Capitol Notes

Dissension on SUNY board over chancellor selection process

The anointing of Gov. Andrew Cuomo’s close ally as the next head of New York’s public colleges and universities isn’t sitting well with the state’s faculty.

A resolution crafted by the Faculty Council of Community Colleges and University Faculty Senate, which is not expected to be voted on during Friday’s meeting naming Jim Malatras the next chancellor of the SUNY system, calls for a vote of no confidence in the politically appointed members of the SUNY Board of Trustees. 

Proposed resolution calling for a vote of "no confidence" in the politically appointed members of the SUNY board.

Proposed resolution calling for a vote of “no confidence” in the politically appointed members of the SUNY board.

“The politically appointed members of the Board of Trustees have condoned the unilateral appointment of a chancellor, acting in a manner that disregards norms, practices and traditions in higher education,” reads the resolution.

“We are making a statement that this has been contra to all good rules of shared governance, or good governance, in academic institutions,” University Faculty Senate President Gwen Kay said in a statement.

The resolution notes that the board approved a resolution on “diversity, equity and inclusion” in 2015 in order to grow the diversity of SUNY’s system. “In bypassing a transparent and inclusive national (chancellor) search process, the politically appointed members of the SUNY Board of Trustees have neglected to actualize the goals of the resolution on diversity, equity and inclusion,” reads the no-confidence resolution.
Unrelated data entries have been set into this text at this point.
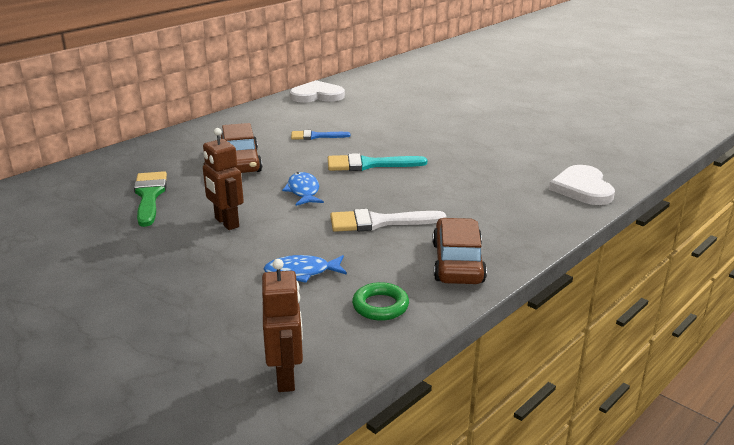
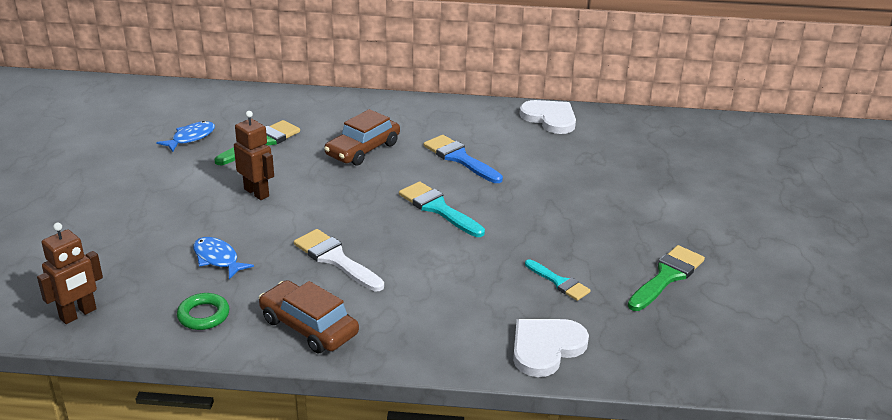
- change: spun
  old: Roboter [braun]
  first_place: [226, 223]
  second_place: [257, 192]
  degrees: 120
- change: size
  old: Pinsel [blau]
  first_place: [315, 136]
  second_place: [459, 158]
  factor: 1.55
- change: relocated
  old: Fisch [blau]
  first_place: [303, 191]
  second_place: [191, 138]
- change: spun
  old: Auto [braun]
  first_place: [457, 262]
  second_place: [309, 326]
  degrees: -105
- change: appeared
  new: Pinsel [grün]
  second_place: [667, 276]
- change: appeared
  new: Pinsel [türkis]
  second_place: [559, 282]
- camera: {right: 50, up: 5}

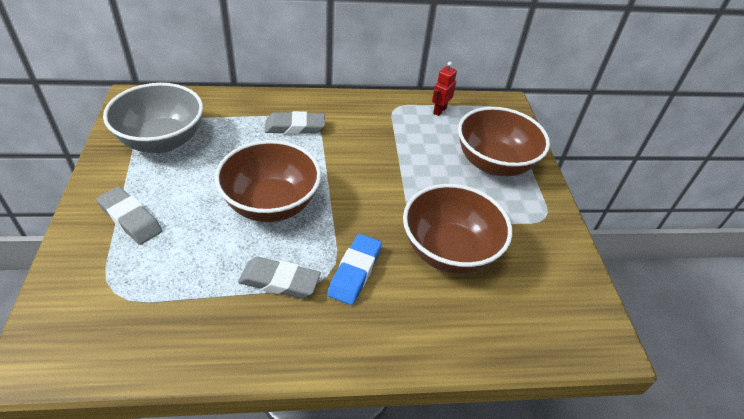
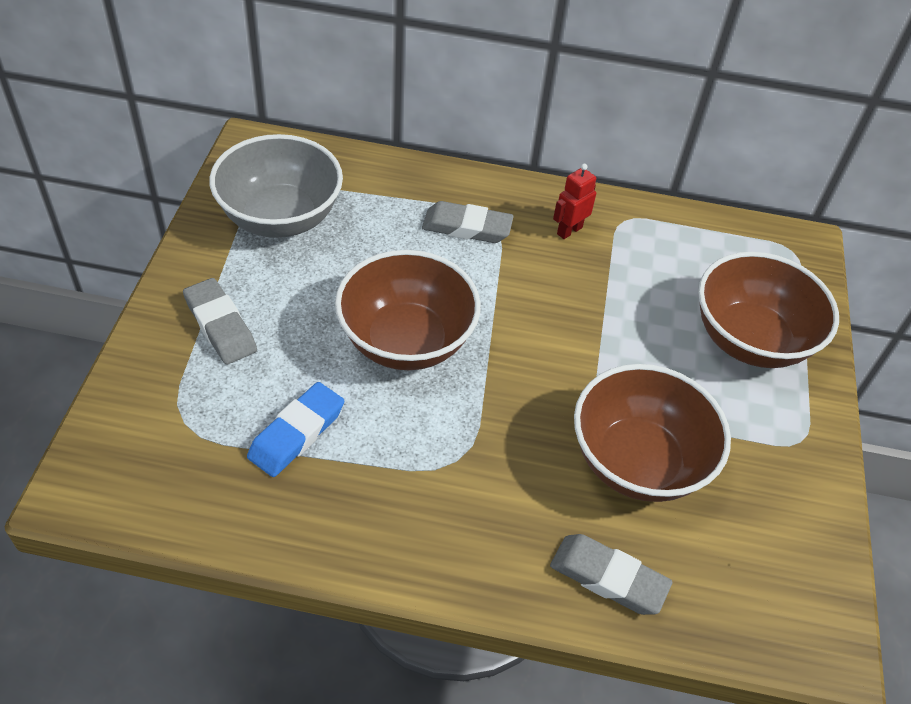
- change: relocated
  old: Roboter [rot]
  first_place: [439, 110]
  second_place: [569, 230]
- change: relocated
  old: Radiergummi [blau]
  first_place: [355, 272]
  second_place: [296, 433]
- change: relocated
  old: Radiergummi [grau]
  first_place: [279, 281]
  second_place: [608, 577]
- camera: {right: 15, up: 5}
Kristina Johnson announced in early June she would leave the post of SUNY chancellor, setting off immediate speculation (including from yours truly) that Malatras would be rammed into the post, despite not having the credentials of past chancellors. In less than a week, the subtext became text, when the Times Union quoted another close ally of Cuomo making the case that Malatras should assume the job.

“I think it will be short-sighted and a waste of time to do a nationwide search when there are many issues that need to be resolved now to move SUNY forward,” Larry Schwartz told the paper.

The resolution argues that the health and budget crises facing higher education, and the rest of the state, don’t justify “the abandonment of shared governance.”